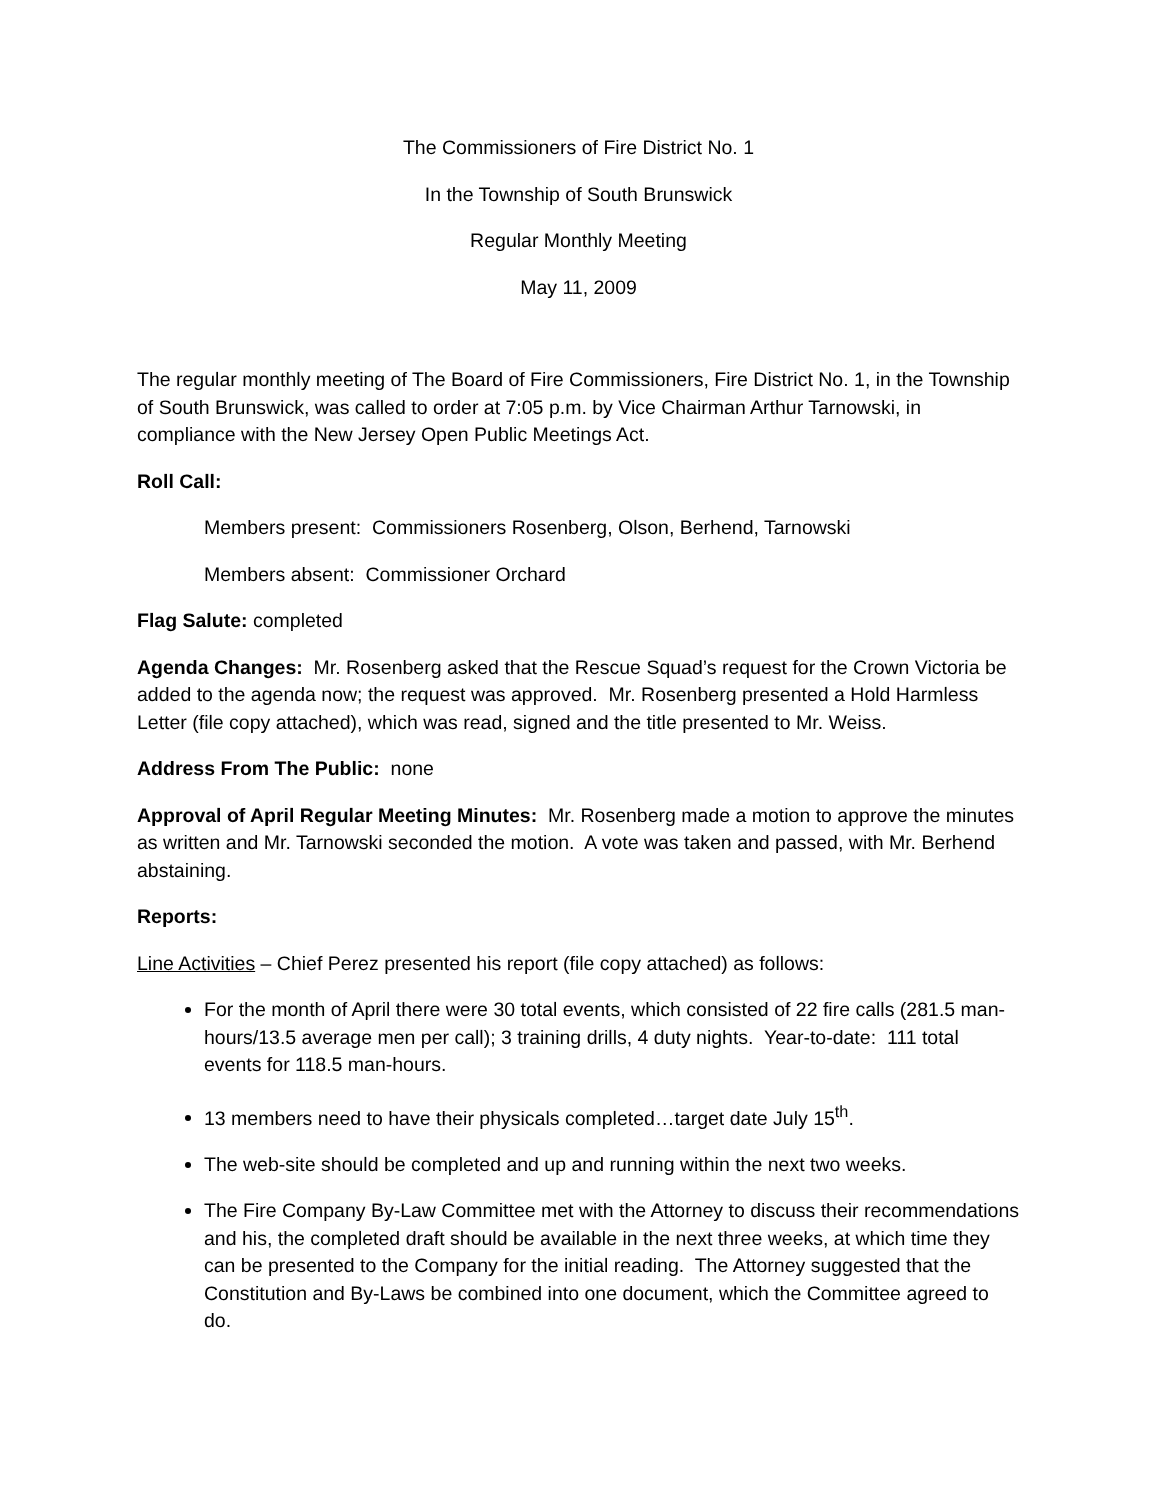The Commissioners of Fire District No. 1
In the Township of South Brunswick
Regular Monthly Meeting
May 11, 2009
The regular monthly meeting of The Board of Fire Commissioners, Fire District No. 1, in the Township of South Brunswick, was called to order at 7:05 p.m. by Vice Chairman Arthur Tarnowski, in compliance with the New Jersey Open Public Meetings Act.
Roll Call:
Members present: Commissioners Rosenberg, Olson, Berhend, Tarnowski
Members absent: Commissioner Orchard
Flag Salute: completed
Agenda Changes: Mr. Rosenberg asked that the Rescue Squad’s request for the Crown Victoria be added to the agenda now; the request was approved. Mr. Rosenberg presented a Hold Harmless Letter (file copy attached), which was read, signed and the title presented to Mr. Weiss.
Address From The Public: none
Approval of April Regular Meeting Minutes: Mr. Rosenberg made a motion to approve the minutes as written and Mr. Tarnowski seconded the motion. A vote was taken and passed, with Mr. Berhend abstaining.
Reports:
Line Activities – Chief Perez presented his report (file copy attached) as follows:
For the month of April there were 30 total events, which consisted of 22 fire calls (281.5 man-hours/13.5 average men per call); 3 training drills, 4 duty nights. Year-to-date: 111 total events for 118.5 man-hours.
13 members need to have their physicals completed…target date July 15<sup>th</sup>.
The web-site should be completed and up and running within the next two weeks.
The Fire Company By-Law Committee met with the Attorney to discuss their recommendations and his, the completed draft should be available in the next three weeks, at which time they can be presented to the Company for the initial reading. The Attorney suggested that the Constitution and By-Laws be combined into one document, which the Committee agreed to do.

Work required: The stretch of entries above that starts with the line containing "Members present: Commissioners" and goes on through the line containing "Address From The Public: none" is to be transcribed exactly, and no other line is to be transcribed.

Result:
Members present: Commissioners Rosenberg, Olson, Berhend, Tarnowski
Members absent: Commissioner Orchard
Flag Salute: completed
Agenda Changes: Mr. Rosenberg asked that the Rescue Squad’s request for the Crown Victoria be added to the agenda now; the request was approved. Mr. Rosenberg presented a Hold Harmless Letter (file copy attached), which was read, signed and the title presented to Mr. Weiss.
Address From The Public: none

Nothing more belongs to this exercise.